Wenner, who also is vice president for clinical applications design at Primetime Medical Software, the Columbia, S.C.,based creator of an automated patient-information collector, says ePSS ignores the reality of office workflow. "You have to make a tool that will function in a noninvasive way for the provider," he contends.
According to Wenner, a physician would have to see the patient and review vitals, complaints, and diagnoses before consulting the database. At that point, calling a nurse in to deliver previously unscheduled preventive services is impractical. "The nurse is already working on the next patient," Wenner says.
"Unless you give the data to the provider before they use it, it's worthless," he adds.
The other problem is that fee-for-service health plans will not reimburse for a preventive examination on top of a sick visit. "Nobody pays for prevention," Wenner says. "That's why prevention is so poor."

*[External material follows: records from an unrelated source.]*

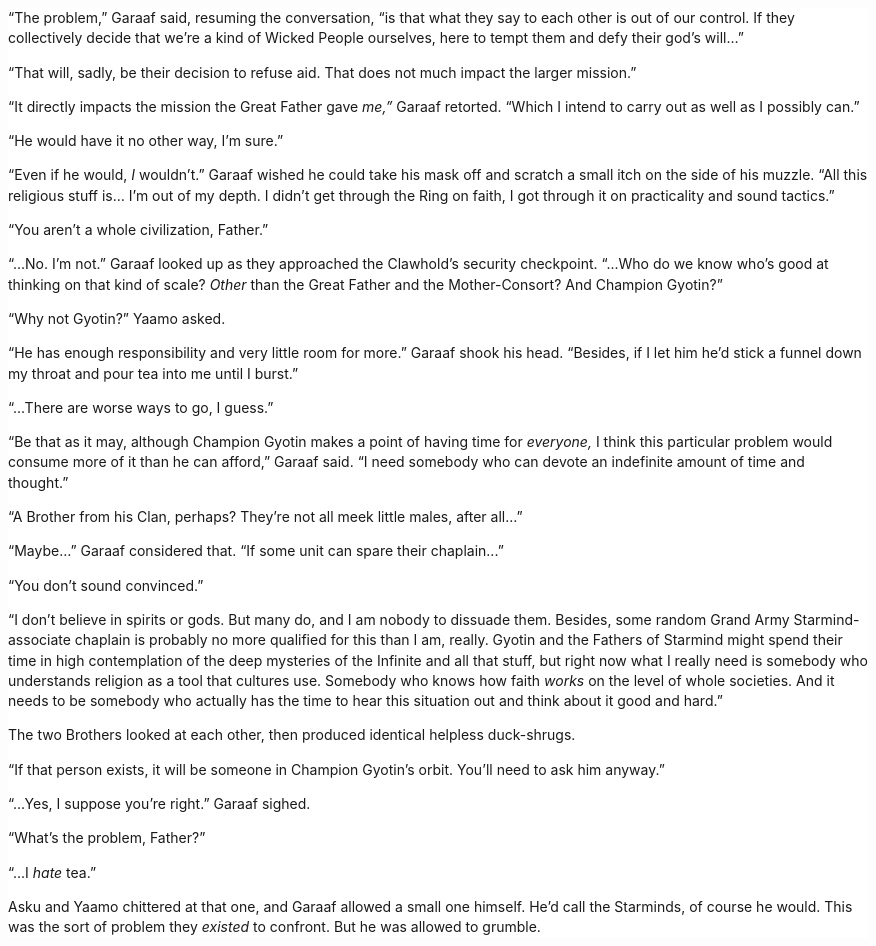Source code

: “The problem,” Garaaf said, resuming the conversation, “is that what they say to each other is out of our control. If they collectively decide that we’re a kind of Wicked People ourselves, here to tempt them and defy their god’s will…”

“That will, sadly, be their decision to refuse aid. That does not much impact the larger mission.”

“It directly impacts the mission the Great Father gave *me,”* Garaaf retorted. “Which I intend to carry out as well as I possibly can.”

“He would have it no other way, I’m sure.”

“Even if he would, *I* wouldn’t.” Garaaf wished he could take his mask off and scratch a small itch on the side of his muzzle. “All this religious stuff is… I’m out of my depth. I didn’t get through the Ring on faith, I got through it on practicality and sound tactics.”

“You aren’t a whole civilization, Father.”

“...No. I’m not.” Garaaf looked up as they approached the Clawhold’s security checkpoint. “...Who do we know who’s good at thinking on that kind of scale? *Other* than the Great Father and the Mother-Consort? And Champion Gyotin?”

“Why not Gyotin?” Yaamo asked.

“He has enough responsibility and very little room for more.” Garaaf shook his head. “Besides, if I let him he’d stick a funnel down my throat and pour tea into me until I burst.”

“...There are worse ways to go, I guess.”

“Be that as it may, although Champion Gyotin makes a point of having time for *everyone,* I think this particular problem would consume more of it than he can afford,” Garaaf said. “I need somebody who can devote an indefinite amount of time and thought.”

“A Brother from his Clan, perhaps? They’re not all meek little males, after all…”

“Maybe…” Garaaf considered that. “If some unit can spare their chaplain...”

“You don’t sound convinced.”

“I don’t believe in spirits or gods. But many do, and I am nobody to dissuade them. Besides, some random Grand Army Starmind-associate chaplain is probably no more qualified for this than I am, really. Gyotin and the Fathers of Starmind might spend their time in high contemplation of the deep mysteries of the Infinite and all that stuff, but right now what I really need is somebody who understands religion as a tool that cultures use. Somebody who knows how faith *works* on the level of whole societies. And it needs to be somebody who actually has the time to hear this situation out and think about it good and hard.”

The two Brothers looked at each other, then produced identical helpless duck-shrugs.

“If that person exists, it will be someone in Champion Gyotin’s orbit. You’ll need to ask him anyway.”

“...Yes, I suppose you’re right.” Garaaf sighed.

“What’s the problem, Father?”

“...I *hate* tea.”

Asku and Yaamo chittered at that one, and Garaaf allowed a small one himself. He’d call the Starminds, of course he would. This was the sort of problem they *existed* to confront. But he was allowed to grumble.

He suggests that this system might work in a capitated health care environment, where providers are reimbursed on a per member basis.
Barton says that AHRQ thoroughly tested the system before its October launch. "We had primary care clinicians in various types of settings participate in Web-enabled user protocols," Barton says. This allowed AHRQ personnel to watch the testing remotely and respond to participants' concerns.
According to Barton, there were "hundreds of downloads" during the first 3 weeks ePSS was available, but AHRQ has no way of tracking how and if physicians actually use the system in practice.
"Early adopters might be residency programs," Barton says.